The conversation needs to be had. Whether Islam is a nasty ideology is a matter of opinion. That Islam is an expansionist - and often aggressive - ideology is a plain fact. That Islam is fundamentally incompatible with modern liberal notions of diversity, tolerance and democracy - well, that's also a matter of opinion, but you only need to take a few minutes to read any serious theological work by Muslim scholars to see that it's a stitch up job at best. When Islamic activists drove the prostitutes out of a Birmingham suburb back in the eighties, I'm sure the local conservatives weren't too upset - but how does that tickle your liberal fancies?

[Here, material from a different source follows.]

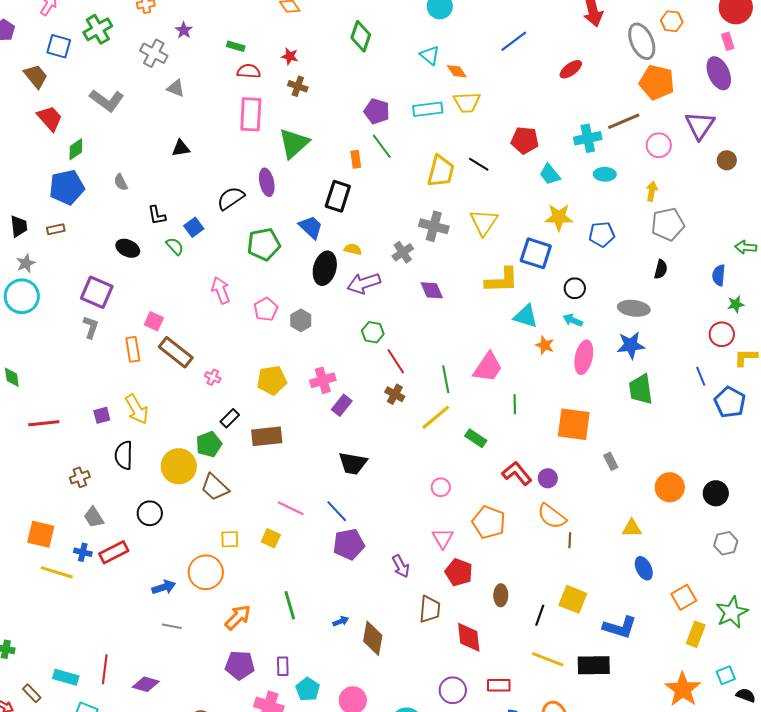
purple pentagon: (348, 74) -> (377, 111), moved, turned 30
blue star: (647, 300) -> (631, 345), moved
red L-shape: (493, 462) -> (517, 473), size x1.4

But we can't have the conversation, because as soon as anybody dares show anything other than unwavering support for Islam and Muslims, he's a bigot. It happened to me last summer. It's happening to other members here, too. Ambivalence has no place in our new 'tolerant' world. Hey, as long as we all keep our religions to ourselves, it's cool, right? And everyone agrees with that, right? Right? Right?

Yeah, just keep saying that. Thunder against baptist bigots and presbyterian homophobes, but, well, it's not our place to tell other people what to believe. Who wants a samosa? Don't I look pretty in my sari?

Come on, people. I have good friends who are marxists, but it doesn't stop me from appraising marxism with a critical eye. Why should religions - any religions - be exempt from criticism?
Thanks for going to the effort to write all of that for me, I am truly flattered and I am happy for you, that have found your true opinion on the matter, it must be a lovely feeling to have no more moments of anguished procrastination, no more doubts that you are helping a losing liberal cause, just your awakening, a realisation that what you believe to be true is, and just is. Good on yer fella. A few years in Switzerland achieved something for you then. But I didn't need the explanation frankly, it is your personal epiphany and it doesn't mean anything to me.

I do agree that religions should be subject to the upmost criticism, but criticism and challenging a belief is something other then constant posts here, stereotyping people and communities from many different walks of life, backgrounds and countries, and labelling them as extremists, terrorists or sexual predators. Just my pennies worth. I feel suitably disliked for challenging those views, but as I have said before, I am not that bothered.